Pekudei and Rosh Hodesh
For the week of March 12, 2005 / 1 Adar II 5765
Torah: Shemot / Exodus 38:21 - 40:38;
Bemidbar / Numbers 28:9-15; Shemot / Exodus 30:11-16
Haftarah: 2 Melachim / 2 Kings 12:1-17; Isaiah 66:1,24
Then the cloud covered the Tent of Meeting, and the glory of the LORD filled the tabernacle. (Shemot / Exodus 40:34)
The presence of the Mishkan (English: Tabernacle) in the midst of the community of Israel was a reminder that there exists a reality beyond that of our normal existence. The sights, sounds, and smells of the priestly service were an invasion into the society of ancient Israel. The Mishkan pointed them to the reality of the spiritual realm, causing them to grasp heaven's relevance to the cycle of their daily lives.
Both in ancient societies and our own, people have searched for reality. There have always been those who have attempted to enlighten human kind as to the true meaning of life. But it is in the Mishkan that we have God's revelation of heavenly reality. Here we encounter no physical representation of God himself, for he is invisible and cannot be contained by human-made structures. Through the Mishkan we also discover that while God desires relationship with us, our sin has separated us from him. Because our sin brings the penalty of death, God must be approached through the shedding of blood and through the services of a mediator.

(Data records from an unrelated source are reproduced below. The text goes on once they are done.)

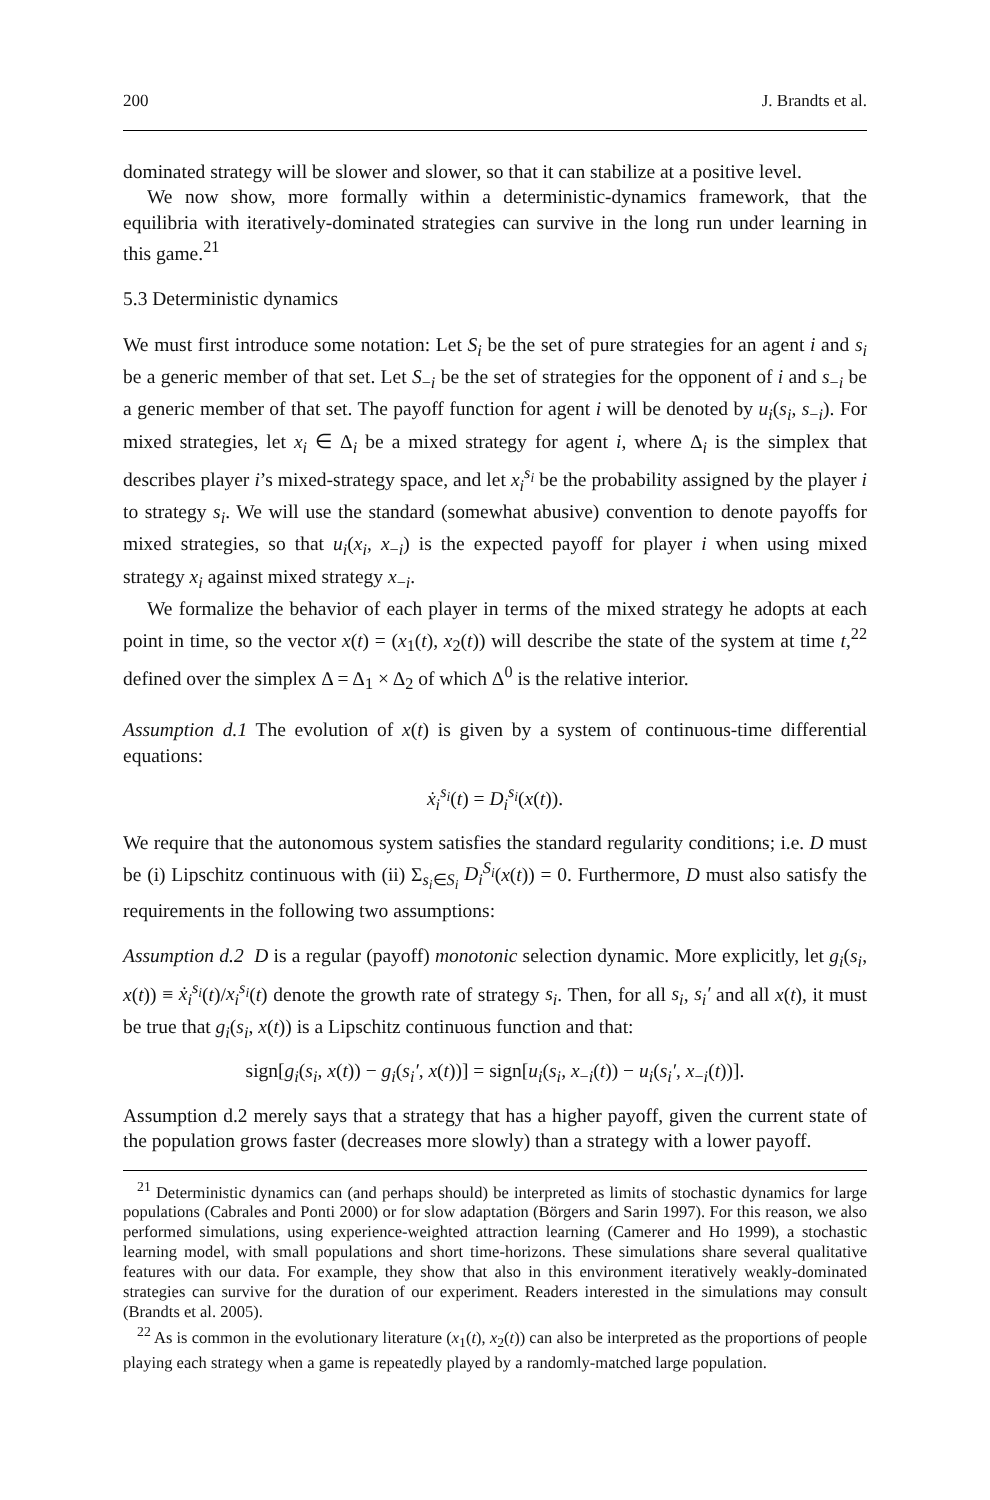200 J. Brandts et al.
dominated strategy will be slower and slower, so that it can stabilize at a positive level.
We now show, more formally within a deterministic-dynamics framework, that the equilibria with iteratively-dominated strategies can survive in the long run under learning in this game.<sup>21</sup>
5.3 Deterministic dynamics
We must first introduce some notation: Let S<sub>i</sub> be the set of pure strategies for an agent i and s<sub>i</sub> be a generic member of that set. Let S<sub>−i</sub> be the set of strategies for the opponent of i and s<sub>−i</sub> be a generic member of that set. The payoff function for agent i will be denoted by u<sub>i</sub>(s<sub>i</sub>, s<sub>−i</sub>). For mixed strategies, let x<sub>i</sub> ∈ Δ<sub>i</sub> be a mixed strategy for agent i, where Δ<sub>i</sub> is the simplex that describes player i’s mixed-strategy space, and let x<sub>i</sub><sup>s<sub>i</sub></sup> be the probability assigned by the player i to strategy s<sub>i</sub>. We will use the standard (somewhat abusive) convention to denote payoffs for mixed strategies, so that u<sub>i</sub>(x<sub>i</sub>, x<sub>−i</sub>) is the expected payoff for player i when using mixed strategy x<sub>i</sub> against mixed strategy x<sub>−i</sub>.
We formalize the behavior of each player in terms of the mixed strategy he adopts at each point in time, so the vector x(t) = (x<sub>1</sub>(t), x<sub>2</sub>(t)) will describe the state of the system at time t,<sup>22</sup> defined over the simplex Δ = Δ<sub>1</sub> × Δ<sub>2</sub> of which Δ<sup>0</sup> is the relative interior.
Assumption d.1 The evolution of x(t) is given by a system of continuous-time differential equations:
ẋ<sub>i</sub><sup>s<sub>i</sub></sup>(t) = D<sub>i</sub><sup>s<sub>i</sub></sup>(x(t)).
We require that the autonomous system satisfies the standard regularity conditions; i.e. D must be (i) Lipschitz continuous with (ii) Σ<sub>s<sub>i</sub>∈S<sub>i</sub></sub> D<sub>i</sub><sup>S<sub>i</sub></sup>(x(t)) = 0. Furthermore, D must also satisfy the requirements in the following two assumptions:
Assumption d.2 D is a regular (payoff) monotonic selection dynamic. More explicitly, let g<sub>i</sub>(s<sub>i</sub>, x(t)) ≡ ẋ<sub>i</sub><sup>s<sub>i</sub></sup>(t)/x<sub>i</sub><sup>s<sub>i</sub></sup>(t) denote the growth rate of strategy s<sub>i</sub>. Then, for all s<sub>i</sub>, s<sub>i</sub>′ and all x(t), it must be true that g<sub>i</sub>(s<sub>i</sub>, x(t)) is a Lipschitz continuous function and that:
sign[g<sub>i</sub>(s<sub>i</sub>, x(t)) − g<sub>i</sub>(s<sub>i</sub>′, x(t))] = sign[u<sub>i</sub>(s<sub>i</sub>, x<sub>−i</sub>(t)) − u<sub>i</sub>(s<sub>i</sub>′, x<sub>−i</sub>(t))].
Assumption d.2 merely says that a strategy that has a higher payoff, given the current state of the population grows faster (decreases more slowly) than a strategy with a lower payoff.
<sup>21</sup> Deterministic dynamics can (and perhaps should) be interpreted as limits of stochastic dynamics for large populations (Cabrales and Ponti 2000) or for slow adaptation (Börgers and Sarin 1997). For this reason, we also performed simulations, using experience-weighted attraction learning (Camerer and Ho 1999), a stochastic learning model, with small populations and short time-horizons. These simulations share several qualitative features with our data. For example, they show that also in this environment iteratively weakly-dominated strategies can survive for the duration of our experiment. Readers interested in the simulations may consult (Brandts et al. 2005).
<sup>22</sup> As is common in the evolutionary literature (x<sub>1</sub>(t), x<sub>2</sub>(t)) can also be interpreted as the proportions of people playing each strategy when a game is repeatedly played by a randomly-matched large population.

Yet for all its impact, the Mishkan was but a preparation for a greater invasion of heavenly reality. The Mishkan existed to reveal our true state of separation from God while readying us for the time when God would deal with that separation, which he effectively did through the coming of the Messiah.
Just like the Mishkan Yeshua invaded Israelite society. Through him we were confronted with heavenly reality. He is Immanuel, God with us. Through him God lived among his people. Through him the walls of separation between God and the human race as illustrated through the Mishkan were torn down.

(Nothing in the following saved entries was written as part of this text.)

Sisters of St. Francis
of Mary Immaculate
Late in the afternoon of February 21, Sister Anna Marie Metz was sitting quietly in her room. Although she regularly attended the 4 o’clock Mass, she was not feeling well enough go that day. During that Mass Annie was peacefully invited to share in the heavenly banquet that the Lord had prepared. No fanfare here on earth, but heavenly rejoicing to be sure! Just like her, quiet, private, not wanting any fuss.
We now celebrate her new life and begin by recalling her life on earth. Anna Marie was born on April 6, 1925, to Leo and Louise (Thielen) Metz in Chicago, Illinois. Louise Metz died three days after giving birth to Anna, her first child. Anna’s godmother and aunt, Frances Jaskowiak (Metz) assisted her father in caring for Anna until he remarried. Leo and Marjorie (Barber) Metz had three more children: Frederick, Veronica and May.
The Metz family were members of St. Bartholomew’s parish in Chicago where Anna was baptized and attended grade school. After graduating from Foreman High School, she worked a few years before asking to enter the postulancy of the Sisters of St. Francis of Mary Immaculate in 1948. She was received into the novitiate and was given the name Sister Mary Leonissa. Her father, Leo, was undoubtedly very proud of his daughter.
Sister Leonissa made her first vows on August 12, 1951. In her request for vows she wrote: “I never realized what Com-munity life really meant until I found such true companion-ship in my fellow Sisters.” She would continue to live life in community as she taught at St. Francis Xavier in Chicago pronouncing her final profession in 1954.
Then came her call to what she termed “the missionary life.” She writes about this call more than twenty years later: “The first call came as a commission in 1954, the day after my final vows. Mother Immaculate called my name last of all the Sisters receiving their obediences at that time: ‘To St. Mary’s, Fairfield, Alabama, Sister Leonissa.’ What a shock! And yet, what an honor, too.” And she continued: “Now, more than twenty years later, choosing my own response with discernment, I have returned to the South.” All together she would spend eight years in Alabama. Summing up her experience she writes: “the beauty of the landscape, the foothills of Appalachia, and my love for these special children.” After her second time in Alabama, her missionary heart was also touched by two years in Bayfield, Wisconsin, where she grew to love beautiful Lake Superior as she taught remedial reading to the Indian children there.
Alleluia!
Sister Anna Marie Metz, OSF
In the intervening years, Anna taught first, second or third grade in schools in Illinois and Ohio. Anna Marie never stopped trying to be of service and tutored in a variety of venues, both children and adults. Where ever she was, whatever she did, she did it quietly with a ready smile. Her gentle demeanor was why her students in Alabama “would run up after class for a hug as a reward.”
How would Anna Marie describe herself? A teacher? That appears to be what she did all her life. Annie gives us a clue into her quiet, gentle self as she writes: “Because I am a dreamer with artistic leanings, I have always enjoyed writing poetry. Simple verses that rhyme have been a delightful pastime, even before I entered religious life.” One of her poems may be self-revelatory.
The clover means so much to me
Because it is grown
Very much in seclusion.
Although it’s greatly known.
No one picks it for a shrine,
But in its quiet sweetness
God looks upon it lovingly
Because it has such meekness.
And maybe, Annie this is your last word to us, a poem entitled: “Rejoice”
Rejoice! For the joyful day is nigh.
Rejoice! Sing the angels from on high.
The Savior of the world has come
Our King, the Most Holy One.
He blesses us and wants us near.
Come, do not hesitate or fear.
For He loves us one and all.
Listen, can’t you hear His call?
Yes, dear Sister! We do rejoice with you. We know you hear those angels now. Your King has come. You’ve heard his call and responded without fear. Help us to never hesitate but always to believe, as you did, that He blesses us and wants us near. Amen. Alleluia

Interestingly it would not be long after Yeshua's coming that the Temple (the Mishkan's successor, so to speak) was destroyed. One of the reasons for this is that it was no longer needed. The time of preparation had come to an end. The new invasion had occurred. The reality had come.

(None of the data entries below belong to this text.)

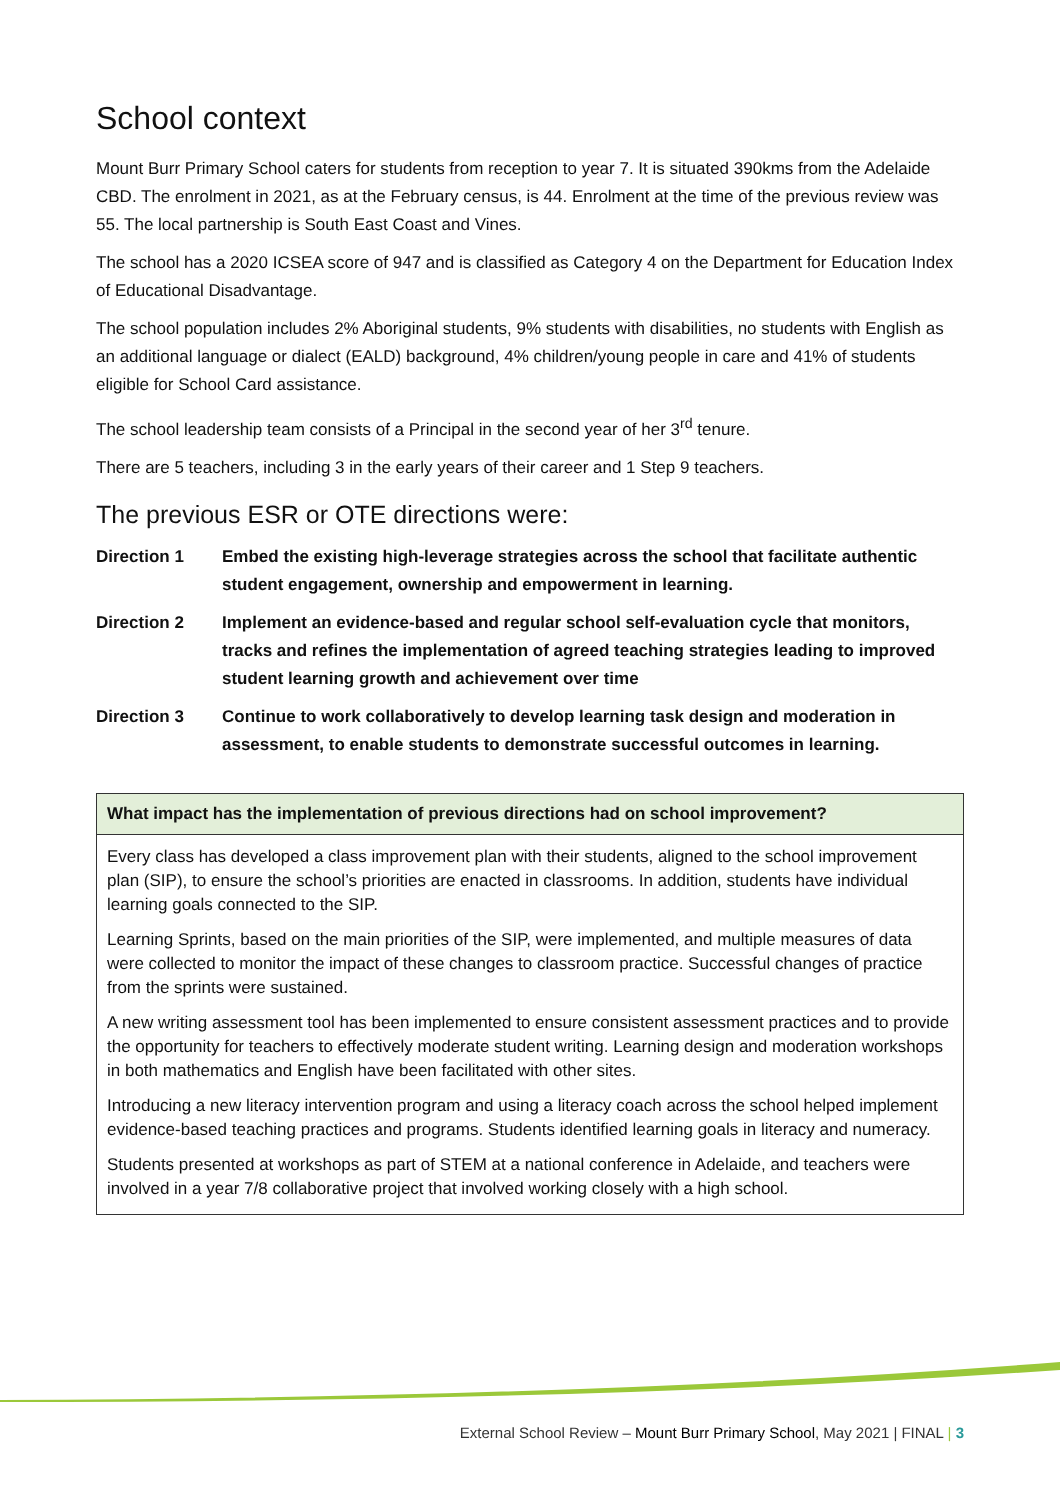School context
Mount Burr Primary School caters for students from reception to year 7. It is situated 390kms from the Adelaide CBD. The enrolment in 2021, as at the February census, is 44. Enrolment at the time of the previous review was 55. The local partnership is South East Coast and Vines.
The school has a 2020 ICSEA score of 947 and is classified as Category 4 on the Department for Education Index of Educational Disadvantage.
The school population includes 2% Aboriginal students, 9% students with disabilities, no students with English as an additional language or dialect (EALD) background, 4% children/young people in care and 41% of students eligible for School Card assistance.
The school leadership team consists of a Principal in the second year of her 3<sup>rd</sup> tenure.
There are 5 teachers, including 3 in the early years of their career and 1 Step 9 teachers.
The previous ESR or OTE directions were:
Direction 1 Embed the existing high-leverage strategies across the school that facilitate authentic student engagement, ownership and empowerment in learning.
Direction 2 Implement an evidence-based and regular school self-evaluation cycle that monitors, tracks and refines the implementation of agreed teaching strategies leading to improved student learning growth and achievement over time
Direction 3 Continue to work collaboratively to develop learning task design and moderation in assessment, to enable students to demonstrate successful outcomes in learning.
| What impact has the implementation of previous directions had on school improvement? |
| --- |
| Every class has developed a class improvement plan with their students, aligned to the school improvement plan (SIP), to ensure the school’s priorities are enacted in classrooms. In addition, students have individual learning goals connected to the SIP. Learning Sprints, based on the main priorities of the SIP, were implemented, and multiple measures of data were collected to monitor the impact of these changes to classroom practice. Successful changes of practice from the sprints were sustained. A new writing assessment tool has been implemented to ensure consistent assessment practices and to provide the opportunity for teachers to effectively moderate student writing. Learning design and moderation workshops in both mathematics and English have been facilitated with other sites. Introducing a new literacy intervention program and using a literacy coach across the school helped implement evidence-based teaching practices and programs. Students identified learning goals in literacy and numeracy. Students presented at workshops as part of STEM at a national conference in Adelaide, and teachers were involved in a year 7/8 collaborative project that involved working closely with a high school. |
External School Review – Mount Burr Primary School, May 2021 | FINAL | 3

Yet since that time people have continued to create symbols of heavenly reality. Through a great variety of religious activities, rites, and images the tradition of the Mishkan lives on. I wonder if those who depend on such things have really grasped the heavenly reality in Yeshua.
This is a concern especially since that reality now lives in his followers. It is we who are now the living stones of God's new temple. We are the ones through whom God confronts the world today with his reality. We are God's reality invasion.